Cryptocurrency movement against the dollar has always been volatile. This visualization tracks the value of Bitcoin against the other three cryptocurrencies showing that their relationship to one another is just as tenuous. Both Bitcoin Cash and Litecoin moved upwards or downwards more than 50% in relation to Bitcoin at least once in the 6-month observation period.

Example Investment

The chart below tracks two hypothetical investments. The Base Performance line tracks a investment of $1,000 spread evenly over each of the four cryptocurrencies purchased on January 1, 2018 and the Personal Wallet line tracks a second hypothetical investment of $1,000 spread unevenly among each of the four cryptocurrencies and made on a variable date.

Open the visualization and modify the var positions and value settings in the Editor window to see if you can create a profitable investment and outsmart the cryptocurrency market.

The default configuration tracks a custom investment of $100 Bitcoin, $400 Etherium, $100 Litecoin, and $400 Bitcoin Cash.

var positions = [['btc', 100], ['eth', 400], ['ltc', 100], ['bch', 400]]  

Modify the value setting to customize the date of purchase.
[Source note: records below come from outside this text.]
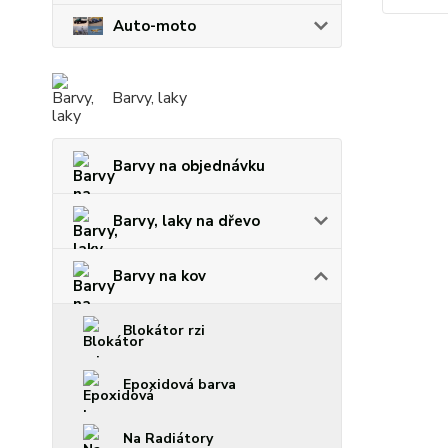
Auto-moto
Barvy, laky
Barvy na objednávku
Barvy, laky na dřevo
Barvy na kov
Blokátor rzi
Epoxidová barva
Na Radiátory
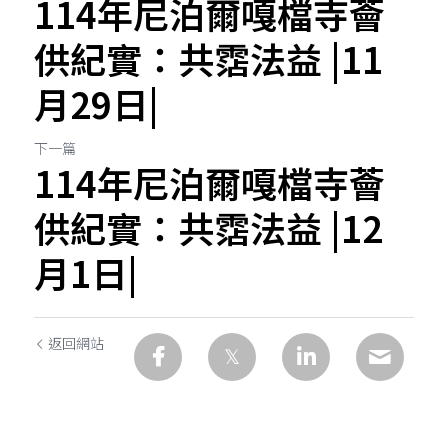
114年尼泊爾嘎檔寺薈
供紀實：共霑法益 |11
月29日|
下一篇
114年尼泊爾嘎檔寺薈
供紀實：共霑法益 |12
月1日|
返回網站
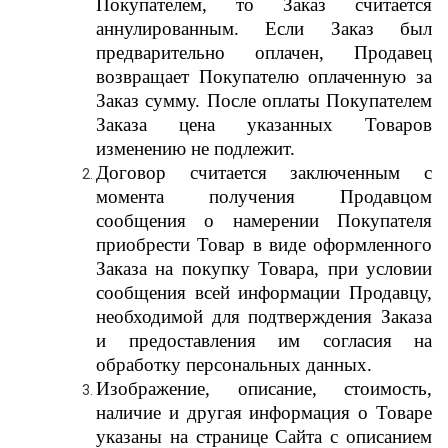
Покупателем, то Заказ считается
аннулированным. Если Заказ был
предварительно оплачен, Продавец
возвращает Покупателю оплаченную за
Заказ сумму. После оплаты Покупателем
Заказа цена указанных Товаров
изменению не подлежит.
Договор считается заключенным с
момента получения Продавцом
сообщения о намерении Покупателя
приобрести Товар в виде оформленного
Заказа на покупку Товара, при условии
сообщения всей информации Продавцу,
необходимой для подтверждения Заказа
и предоставления им согласия на
обработку персональных данных.
Изображение, описание, стоимость,
наличие и другая информация о Товаре
указаны на странице Сайта с описанием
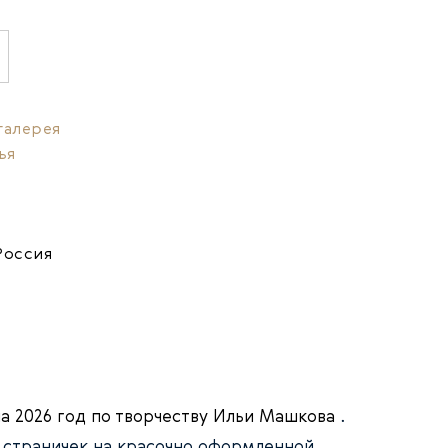
галерея
ья
Россия
а 2026 год по творчеству Ильи Машкова
.
х страничек на красочно оформленной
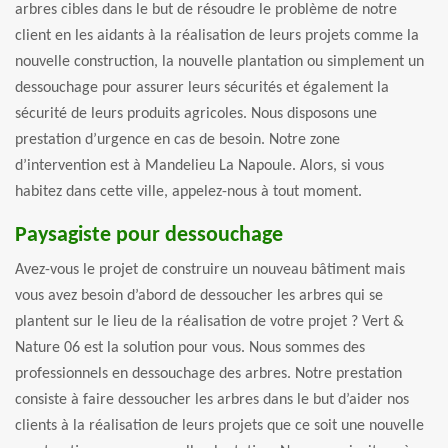
arbres cibles dans le but de résoudre le problème de notre
client en les aidants à la réalisation de leurs projets comme la
nouvelle construction, la nouvelle plantation ou simplement un
dessouchage pour assurer leurs sécurités et également la
sécurité de leurs produits agricoles. Nous disposons une
prestation d’urgence en cas de besoin. Notre zone
d’intervention est à Mandelieu La Napoule. Alors, si vous
habitez dans cette ville, appelez-nous à tout moment.
Paysagiste pour dessouchage
Avez-vous le projet de construire un nouveau bâtiment mais
vous avez besoin d’abord de dessoucher les arbres qui se
plantent sur le lieu de la réalisation de votre projet ? Vert &
Nature 06 est la solution pour vous. Nous sommes des
professionnels en dessouchage des arbres. Notre prestation
consiste à faire dessoucher les arbres dans le but d’aider nos
clients à la réalisation de leurs projets que ce soit une nouvelle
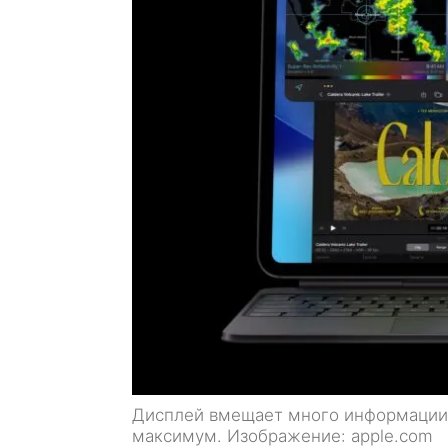
Дисплей вмещает много информации, 
максимум. Изображение: apple.com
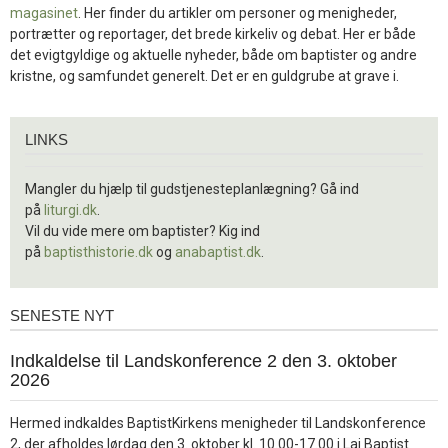
magasinet
. Her finder du artikler om personer og menigheder,
portrætter og reportager, det brede kirkeliv og debat. Her er både
det evigtgyldige og aktuelle nyheder, både om baptister og andre
kristne, og samfundet generelt. Det er en guldgrube at grave i.
Links
LINKS
Mangler du hjælp til gudstjenesteplanlægning? Gå ind
på
liturgi.dk
.
Vil du vide mere om baptister? Kig ind
på
baptisthistorie.dk
og
anabaptist.dk
.
SENESTE NYT
Seneste
nyt
1.
Indkaldelse til Landskonference 2 den 3. oktober
jul.
2026
2026
Hermed indkaldes BaptistKirkens menigheder til Landskonference
2, der afholdes lørdag den 3. oktober kl. 10.00-17.00 i Lai Baptist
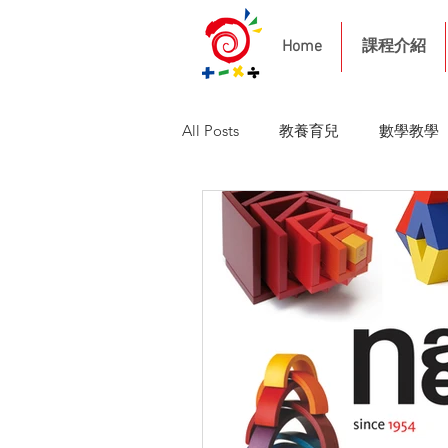
Home
課程介紹
All Posts
教養育兒
數學教學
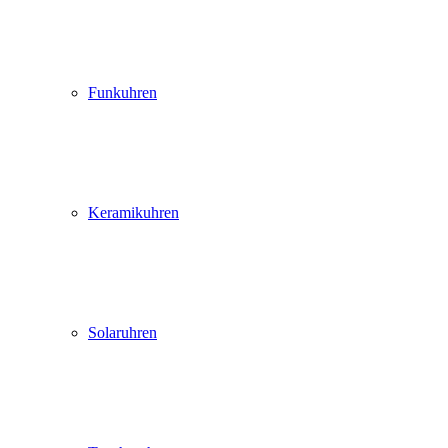
Funkuhren
Keramikuhren
Solaruhren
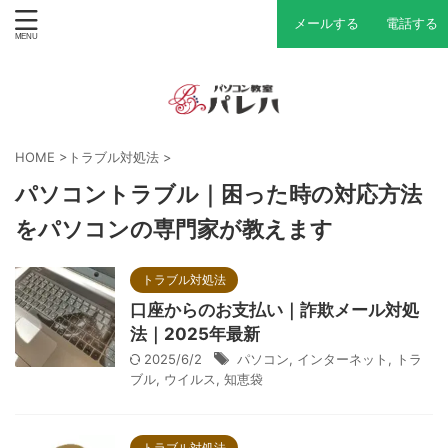
メールする
電話する
HOME
>
トラブル対処法
>
パソコントラブル｜困った時の対応方法
をパソコンの専門家が教えます
トラブル対処法
口座からのお支払い｜詐欺メール対処
法｜2025年最新
2025/6/2
パソコン
,
インターネット
,
トラ
ブル
,
ウイルス
,
知恵袋
トラブル対処法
By default, the investment is purchased at 2018-01-01 prices.

value = +value('@{position[0]}')*@{position[1]}/fred.ValueForDate('@{position[0]}','2018-01-01')

The final value of the Base Performance investment is $494.42 against the Personal Wallet investment value of $516.22.

Mathematical Functions

The charts in this article track cryptocurrency prices for 2018 and transform the underlying data using user-defined functions in ATSD and ChartLab. The fred.js library is a collection of mathematical functions used to transform FRED data.

Monthly Change

Although Bitcoin had the largest absolute movement during the observed period, each currency behaved similarly.

Monthly Percent Change

Cryptocurrency markets fluctuate at surprisingly similar rates when comparing month-on-month percentile change.

Log Return

The log return value of a dataset is computed ln(value_t/value_t-1). By creating the argument using a consecutive value calculation and applying the natural logarithm function, log returns may be used to quickly estimate and compare asset performance using normalized data.

Log returns are helpful for comparing assets of different orders of value such as BTC (average value $7000) and LIC (average value $200). With minor deviations, all four cryptocurrencies had similar log return values.

Dow Theory

Comparing Bitcoin monthly value change to the sine function demonstrates the semi-regular periodicity of asset value hypothesized by Charles H. Dow over 100 years ago. As Dow's theory is meant to explain the cyclical nature of asset valuation caused by human factors, applying the principle to the intrinsically valueless cryptocurrency is an interesting study.

Different Prices, Similar Story

Comparing absolute returns, percent returns, and log returns shows that although each of the four selected cryptocurrencies are used by a variable number of consumers for a variable number of transactions, and valued on significantly different orders of magnitude, the patterns of returns are quite similar.

Although it may prove not to be economically viable as a means of currency, blockchain technology is already being implemented in a number of other industries to ensure data consistency and security.